A side note, since this will apply to spheres, note that a golf ball or a tennis ball which has backspin (due to it being "undercut") will experience a Magnus force, causing it to rise. (Note the second picture below). The longer "hang time" of the spinning golf ball leads to longer drives. In fact, experienced golfers play with somewhat softer balls, which adhere more readily to the face of the club and receive a larger angular momentum (and angular velocity). A less experienced golfer will tend to slice such a ball, maiming innocent bystanders (a feat accomplished by many presidential golfers). Conversely, a tennis ball with a heavy topspin will "drop" into the opponent's court


2. The Tail Section of the Plane

The tail section of the plane is the key element for control of the aircraft. The two small wings on the tail are referred to as horizontal and vertical stabilizers. The horizontal stabilizer has two large flaps which are use primarily for controling the nose up or nose down. These flaps are referred to as elevators. The vertical stabilizer, with its flap, works like a rudder and causes the nose of the plane to be redirected left or right.



2. Flaps

A generic term used for any of the various elevators or ailerons on the aircraft. When directly referred to, these are the inner flaps on the main wing which control the angle of attack and will cause the aircraft to lift up or drop down. The design of the flap is inherent with the design of the wing airfoil and is used to determine the lift provided by the wing system.

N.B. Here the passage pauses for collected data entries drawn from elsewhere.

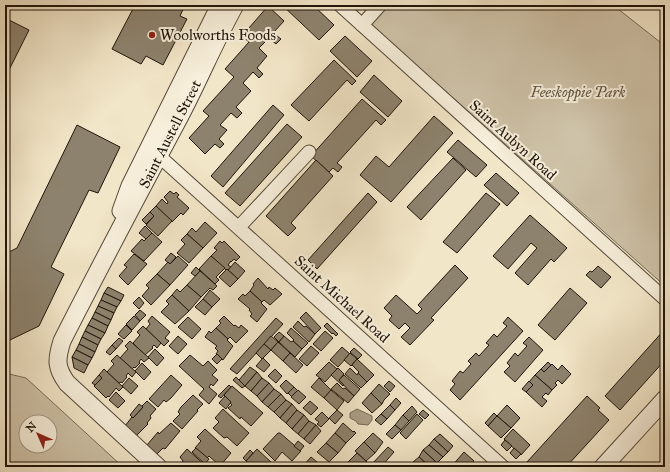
<svg xmlns="http://www.w3.org/2000/svg" width="670" height="472" viewBox="0 0 670 472" font-family="'IM FELL Great Primer',serif">
<style>
.green{fill:#cec2a8;stroke:#776c5a;fill-rule:evenodd}
.water{fill:#ab9f88;stroke:#736856}
.building{fill:#8d826d;stroke:#20150b}
.lines{fill:none;stroke-linecap:round;stroke-linejoin:round}
.minor-casing{stroke:#54493a;stroke-width:15}
.tertiary-casing{stroke:#54493a;stroke-width:19}
.minor{stroke:#f7efdb;stroke-width:13}
.tertiary{stroke:#f7efdb;stroke-width:17}
.poi-dot{fill:#8f2418;stroke:#f7efdb;stroke-width:1.5}
.labels{text-anchor:middle;stroke-width:4;stroke-linejoin:round;paint-order:stroke}
.poi-label{font-size:15px;fill:#20150b;stroke:#f7efdb;text-anchor:start}
.park-label{font-size:15px;font-style:italic;fill:#5d5242;stroke:#f7efdb}
.street-label{font-size:15px;fill:#20150b;stroke:#f7efdb}
</style>
<rect width="100%" height="100%" fill="#f2e6c8"/>
<filter id="stains"><feTurbulence type="fractalNoise" baseFrequency=".005" numOctaves="4"/><feColorMatrix values="0 0 0 0 .2 0 0 0 0 .09 0 0 0 0 .02 0 0 0 .5 -.17"/></filter>
<radialGradient id="worn" r=".72"><stop offset=".6" stop-color="#630" stop-opacity="0"/><stop offset="1" stop-color="#630" stop-opacity=".3"/></radialGradient>
<g class="green">
<polygon points="387,5 613,5 665,46 665,286 370,24"/>
<path d="M5,373L26,378L123,467H5ZM26,422H50V446H26Z"/>
</g>
<polygon class="water" points="357,409 372,416 372,420 368,425 358,424 356,421 350,418 350,413"/>
<g class="building">
<polygon points="135,5 140,5 146,8 148,5 185,5 180,16 187,19 163,65 146,56 141,64 112,49"/>
<polygon points="282,5 313,5 334,25 319,40"/>
<polygon points="268,6 284,21 273,33 281,39 276,44 269,38 259,48 267,56 257,68 263,74 259,78 253,72 243,83 251,91 236,107 242,113 237,118 231,113 220,125 227,130 219,139 224,144 220,148 215,144 205,154 189,138 209,116 203,111 234,77 225,69 249,42 242,36"/>
<polygon points="5,18 29,30 5,78"/>
<polygon points="345,36 372,61 357,77 330,51"/>
<polygon points="334,60 356,81 352,85 347,80 309,121 291,105"/>
<polygon points="374,75 402,101 388,117 360,92"/>
<polygon points="362,99 386,120 381,125 376,120 337,163 342,167 338,172 333,168 329,172 311,156"/>
<polygon points="273,105 284,115 223,187 211,176"/>
<polygon points="434,116 453,133 391,202 360,175 376,156 389,167"/>
<polygon points="287,124 302,137 240,206 225,193"/>
<polygon points="77,125 120,147 98,193 89,190 51,267 64,274 39,326 10,340 5,339 5,254 17,248"/>
<polygon points="458,140 487,165 476,177 447,152"/>
<polygon points="453,158 466,170 421,220 407,207"/>
<polygon points="316,160 333,176 291,223 296,228 288,236 266,216"/>
<polygon points="496,173 519,193 507,206 484,185"/>
<polygon points="170,191 174,194 176,192 179,195 177,197 189,208 183,215 181,213 172,222 156,206 162,199 167,204 168,202 164,197"/>
<polygon points="368,193 377,202 317,269 308,260"/>
<polygon points="486,193 500,204 457,253 443,242"/>
<polygon points="156,206 172,221 158,236 146,225 154,216 150,212"/>
<polygon points="150,212 154,216 146,224 142,220"/>
<polygon points="530,215 567,248 554,262 551,259 528,285 515,273 537,248 531,243 508,269 493,256"/>
<polygon points="205,222 217,233 203,248 187,234 192,228 196,232"/>
<polygon points="145,226 152,233 146,239 139,233"/>
<polygon points="152,233 162,242 144,261 131,251 142,239 144,241"/>
<polygon points="187,234 203,248 189,263 177,253 185,244 181,240"/>
<polygon points="220,241 222,243 224,241 240,257 236,261 234,259 231,262 231,261 228,265 231,267 228,270 226,270 211,256 217,250 214,248"/>
<polygon points="171,253 176,257 170,264 165,260"/>
<polygon points="134,254 147,264 128,285 119,276 127,267 124,265"/>
<polygon points="178,256 188,265 170,285 157,274 168,262 170,264"/>
<polygon points="211,256 225,268 216,277 219,280 215,284 199,269"/>
<polygon points="235,262 245,271 238,279 228,270"/>
<polygon points="455,265 468,278 431,318 434,320 410,345 401,337 410,328 405,323 399,329 389,320 392,316 384,308 396,295 417,314 422,309 418,305"/>
<polygon points="598,266 611,277 601,288 586,275 590,271 592,272"/>
<polygon points="196,267 200,271 195,276 191,273"/>
<polygon points="227,269 238,279 230,287 219,277"/>
<polygon points="200,271 217,286 213,290 210,288 201,297 187,285"/>
<polygon points="157,274 170,285 151,305 142,296 149,288 146,285"/>
<polygon points="258,278 268,289 269,287 273,290 275,288 282,294 270,305 264,300 262,302 250,291 254,285 253,284"/>
<polygon points="187,285 201,297 189,311 172,295 177,289 180,292"/>
<polygon points="108,287 124,295 121,301 104,293"/>
<polygon points="570,288 587,303 555,340 538,325"/>
<polygon points="210,290 220,299 212,307 203,299"/>
<polygon points="250,291 262,302 261,303 267,309 257,322 250,316 252,314 249,310 250,309 238,299 243,294 245,296"/>
<polygon points="104,293 121,301 117,307 101,300"/>
<polygon points="172,295 189,311 175,324 161,312 169,304 166,301"/>
<polygon points="139,297 144,303 139,309 133,303"/>
<polygon points="203,299 212,307 205,315 195,307"/>
<polygon points="101,300 117,307 114,313 98,306"/>
<polygon points="98,306 114,313 111,320 95,312"/>
<polygon points="140,310 146,315 140,321 135,315"/>
<polygon points="95,312 111,320 108,326 92,318"/>
<polygon points="306,312 321,328 315,334 300,318"/>
<polygon points="134,316 140,321 132,330 126,324"/>
<polygon points="152,316 170,332 165,338 169,341 164,346 146,329 150,324 148,321"/>
<polygon points="224,316 234,326 235,325 239,328 241,325 248,331 236,343 230,337 228,339 216,328 221,323 219,321"/>
<polygon points="188,317 201,329 192,339 178,327"/>
<polygon points="508,317 523,331 460,400 450,390 455,384 452,381 460,371 463,373 471,364 468,361 476,353 479,356 489,345 486,343 494,334 497,337 507,326 503,323"/>
<polygon points="92,318 108,326 105,333 88,325"/>
<polygon points="276,318 283,324 237,374 230,369"/>
<polygon points="298,321 304,327 306,326 315,334 309,342 293,327"/>
<polygon points="327,323 338,334 336,336 333,333 332,334 324,326"/>
<polygon points="88,325 105,333 101,339 85,331"/>
<polygon points="126,325 132,331 124,339 118,334"/>
<polygon points="143,326 161,343 157,348 154,345 152,347 153,348 145,355 133,343 140,335 137,332"/>
<polygon points="216,328 228,339 227,340 233,346 223,360 216,354 218,351 215,348 217,346 205,337 209,331 211,333"/>
<polygon points="291,328 308,343 302,349 293,341 294,340 287,333"/>
<polygon points="665,329 665,360 620,410 605,396"/>
<polygon points="85,331 101,339 98,345 82,337"/>
<polygon points="325,331 333,338 321,351 313,344"/>
<polygon points="279,332 284,336 279,342 274,337"/>
<polygon points="178,336 187,344 178,354 169,346"/>
<polygon points="271,336 278,342 271,350 264,344"/>
<polygon points="284,336 291,342 293,341 302,349 295,357 279,342"/>
<polygon points="82,337 98,345 95,352 79,344"/>
<polygon points="529,337 543,350 515,382 504,372 510,366 507,363 515,353 518,356 527,346 523,343"/>
<polygon points="119,338 123,341 116,349 112,345"/>
<polygon points="130,341 149,358 144,362 141,359 139,362 140,363 135,368 134,367 132,369 120,358 128,349 125,346"/>
<polygon points="278,342 290,353 283,361 271,350"/>
<polygon points="79,344 95,352 92,358 76,350"/>
<polygon points="264,344 271,350 262,359 256,353"/>
<polygon points="112,345 116,349 110,355 106,352"/>
<polygon points="311,346 319,353 307,366 299,359"/>
<polygon points="342,347 350,354 338,367 330,360"/>
<polygon points="354,348 362,355 358,359 350,352"/>
<polygon points="155,349 164,358 157,366 148,357"/>
<polygon points="76,350 92,358 88,365 72,357"/>
<polygon points="290,353 303,365 296,373 283,361"/>
<polygon points="350,353 357,359 351,366 344,360"/>
<polygon points="217,354 222,359 217,364 212,359"/>
<polygon points="117,355 136,372 132,377 128,373 126,376 127,377 122,383 121,382 119,383 107,372 114,364 111,361"/>
<polygon points="190,355 203,366 208,361 217,370 212,375 218,380 213,386 211,384 209,387 217,394 209,404 199,395 204,389 179,366"/>
<polygon points="72,357 88,365 84,373 74,368"/>
<polygon points="263,358 270,365 264,372 256,366"/>
<polygon points="357,359 374,375 367,382 358,373 359,372 352,365"/>
<polygon points="329,362 337,369 325,382 316,375"/>
<polygon points="548,362 551,365 544,372 541,369"/>
<polygon points="142,363 151,372 144,380 135,371"/>
<polygon points="552,364 558,370 562,365 571,374 562,384 558,380 555,383 557,385 552,390 535,375 541,369 544,372"/>
<polygon points="250,367 257,372 245,386 239,380"/>
<polygon points="338,368 344,374 339,380 344,385 343,386 331,375"/>
<polygon points="350,368 357,375 358,373 367,382 361,388 345,374"/>
<polygon points="104,369 123,387 119,391 116,388 109,397 108,396 106,398 94,386 102,378 99,375"/>
<polygon points="275,369 282,376 276,383 268,376"/>
<polygon points="257,372 262,378 251,391 245,386"/>
<polygon points="99,375 102,378 95,385 92,383"/>
<polygon points="171,375 182,385 171,398 166,402 164,400 158,407 149,399"/>
<polygon points="344,375 360,389 354,396 339,380"/>
<polygon points="535,375 552,390 548,395 546,393 542,397 547,401 542,407 526,392 533,385 529,382"/>
<polygon points="236,377 245,386 242,388 233,380"/>
<polygon points="129,378 138,386 131,394 122,386"/>
<polygon points="262,378 269,383 257,396 251,391"/>
<polygon points="319,378 331,390 324,398 311,387"/>
<polygon points="286,380 294,387 287,394 280,386"/>
<polygon points="389,381 395,386 390,392 384,386"/>
<polygon points="529,381 533,385 526,392 522,389"/>
<polygon points="269,383 274,389 262,402 257,396"/>
<polygon points="337,383 343,389 345,388 354,396 348,403 331,389"/>
<polygon points="379,384 390,394 384,400 382,404 371,393"/>
<polygon points="229,385 231,387 221,398 218,396"/>
<polygon points="232,386 263,413 251,426 241,417 240,419 228,408 232,405 230,403 231,402 224,395"/>
<polygon points="294,387 298,391 292,397 288,393"/>
<polygon points="274,389 281,394 268,407 262,402"/>
<polygon points="298,390 306,397 299,404 291,397"/>
<polygon points="331,390 344,401 337,410 324,398"/>
<polygon points="116,392 125,401 118,408 109,400"/>
<polygon points="371,393 382,404 372,413 362,403"/>
<polygon points="281,394 286,400 274,412 268,407"/>
<polygon points="193,395 203,404 197,410 198,411 182,429 173,421 180,414 178,412 181,407"/>
<polygon points="225,396 231,402 226,409 219,403"/>
<polygon points="587,396 600,408 598,410 609,420 566,467 532,467 527,462"/>
<polygon points="396,398 401,403 395,410 390,405"/>
<polygon points="286,400 292,404 280,418 274,412"/>
<polygon points="147,401 156,409 150,416 151,418 147,423 148,424 136,436 125,426 132,417 133,418 143,407 142,406"/>
<polygon points="310,401 318,408 311,415 303,408"/>
<polygon points="139,404 143,407 133,418 130,415"/>
<polygon points="292,404 297,410 286,423 280,418"/>
<polygon points="390,405 395,410 387,419 381,414"/>
<polygon points="507,405 520,418 511,428 497,416"/>
<polygon points="412,406 417,412 409,421 403,415"/>
<polygon points="223,409 249,433 237,446 227,437 224,438 213,428 219,422 215,418"/>
<polygon points="297,410 304,415 292,429 286,423"/>
<polygon points="337,410 343,415 335,424 329,418"/>
<polygon points="423,410 429,415 425,419 419,414"/>
<polygon points="322,412 329,419 321,427 317,424 319,422 315,419"/>
<polygon points="494,413 497,416 488,426 485,423"/>
<polygon points="381,414 387,419 381,425 375,420"/>
<polygon points="417,414 423,420 406,439 400,433"/>
<polygon points="304,415 309,421 298,434 292,429"/>
<polygon points="403,415 409,421 401,430 395,425"/>
<polygon points="497,416 511,428 501,438 488,426"/>
<polygon points="309,421 316,425 304,439 298,434"/>
<polygon points="171,423 180,431 165,449 163,448 157,454 147,445 158,432 159,434"/>
<polygon points="343,423 353,432 354,431 356,433 346,443 335,433"/>
<polygon points="316,425 321,431 310,444 304,439"/>
<polygon points="395,425 401,430 392,439 386,434"/>
<polygon points="205,429 231,453 220,466 209,456 207,458 195,448 201,441 197,437"/>
<polygon points="513,429 530,445 521,455 504,439"/>
<polygon points="278,433 280,433 301,451 292,461 282,452 275,461 263,449"/>
<polygon points="335,433 346,443 338,453 326,443"/>
<polygon points="373,433 383,442 375,453 364,442"/>
<polygon points="440,434 453,446 448,452 434,439"/>
<polygon points="434,439 448,452 443,457 429,445"/>
<polygon points="505,440 512,446 507,451 501,445"/>
<polygon points="298,441 304,446 300,451 294,446"/>
<polygon points="364,442 375,453 366,461 355,451"/>
<polygon points="326,443 338,453 329,462 317,452"/>
<polygon points="429,445 443,457 437,463 423,450"/>
<polygon points="388,447 394,452 381,467 372,467 370,466"/>
<polygon points="196,448 209,459 205,464 192,452"/>
<polygon points="514,448 521,454 516,459 510,453"/>
<polygon points="187,449 207,467 178,467 183,461 180,457"/>
<polygon points="257,449 272,463 269,467 253,467 246,461"/>
<polygon points="250,450 253,453 246,461 243,458"/>
<polygon points="423,450 437,463 434,467 430,467 419,457"/>
<polygon points="464,452 474,461 469,467 451,467"/>
<polygon points="357,453 367,462 363,467 353,467 348,462"/>
<polygon points="311,457 323,467 302,467"/>
<polygon points="419,457 430,467 419,467 413,462"/>
</g>
<g class="lines">
<defs>
<g id="minor">
<polyline points="340,5 665,299"/>
<polyline points="362,25 380,5"/>
<polyline points="159,156 503,467"/>
<polyline points="239,227 309,152"/>
</g>
<g id="tertiary">
<polyline points="121,211 130,186 220,5"/>
<path d="M158,467L67,383C56,368 56,360 62,341C100,266 140,191 180,116C199,80 215,41 235,5"/>
<polyline points="603,467 665,399"/>
</g>
</defs>
<use href="#minor" class="minor-casing"/>
<use href="#tertiary" class="tertiary-casing"/>
<use href="#minor" class="minor"/>
<use href="#tertiary" class="tertiary"/>
</g>
<circle class="poi-dot" cx="152" cy="35" r="4"/>
<g class="labels">
<g class="poi-label">
<text x="160" y="40">Woolworths Foods</text>
</g>
<g class="park-label">
<text x="578" y="97">Feeskoppie Park</text>
</g>
<g class="street-label">
<text transform="translate(170 134) rotate(-63)" y="5">Saint Austell Street</text>
<text transform="translate(513 140) rotate(42)" y="5">Saint Aubyn Road</text>
<text transform="translate(342 299) rotate(42)" y="5">Saint Michael Road</text>
</g>
</g>
<rect width="670" height="472" fill="none" stroke="#f2e6c8" stroke-width="20"/>
<rect x="6" y="6" width="658" height="460" fill="none" stroke="#20150b" stroke-width="2"/>
<rect x="10" y="10" width="650" height="452" fill="none" stroke="#20150b"/>
<g transform="translate(38 434) rotate(315)"><circle r="19" fill="#f7efdb" stroke="#a19888"/>
<path d="M0-3L7 15L0 10L-7 15Z" fill="#8f2418"/>
<text y="-6" font-size="11" font-weight="bold" text-anchor="middle" fill="#20150b">N</text>
</g>
<rect width="100%" height="100%" filter="url(#stains)"/>
<rect width="100%" height="100%" fill="url(#worn)"/>
</svg>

3. Ailerons (near end of wings)


These are flaps on the end of the wings that are used to cause the aircraft to turn. One aileron is up with the other down to turn in the direction of the aileron that is down. The aileron is also part of the wing system and is used in determination of aircraft lift.


4. Slats

These are controlable areas on the leading edge of the wing which affect the wing system's lift capability. These are used only on takeoff and landings to provide additional lift (or reduction in lift when landing). As in the flaps, these change the overall angle of attack for the wing system. Slats are not typically seen on smaller aircraft, due to the complexity (read cost...) associated with deploying these devices.

5. Engine


The first four elements are all related to providing and controlling the lift. The last item is related to providing and controlling the thrust. All of the items must be examined to see how they contribute to drag and weight. As in most designs, there is a balancing act to determine an optimum set of characteristics for the aircraft.

For small private aircraft, the key parameters are cost, efficiency, cost, reliability, cost, safety, cost, speed, cost, size, cost, maintenance schedule and cost. When evaluating an item for inclusion on the aircraft, additional weight and drag will result in additional costs for a larger engine and subsequently more expense in operation.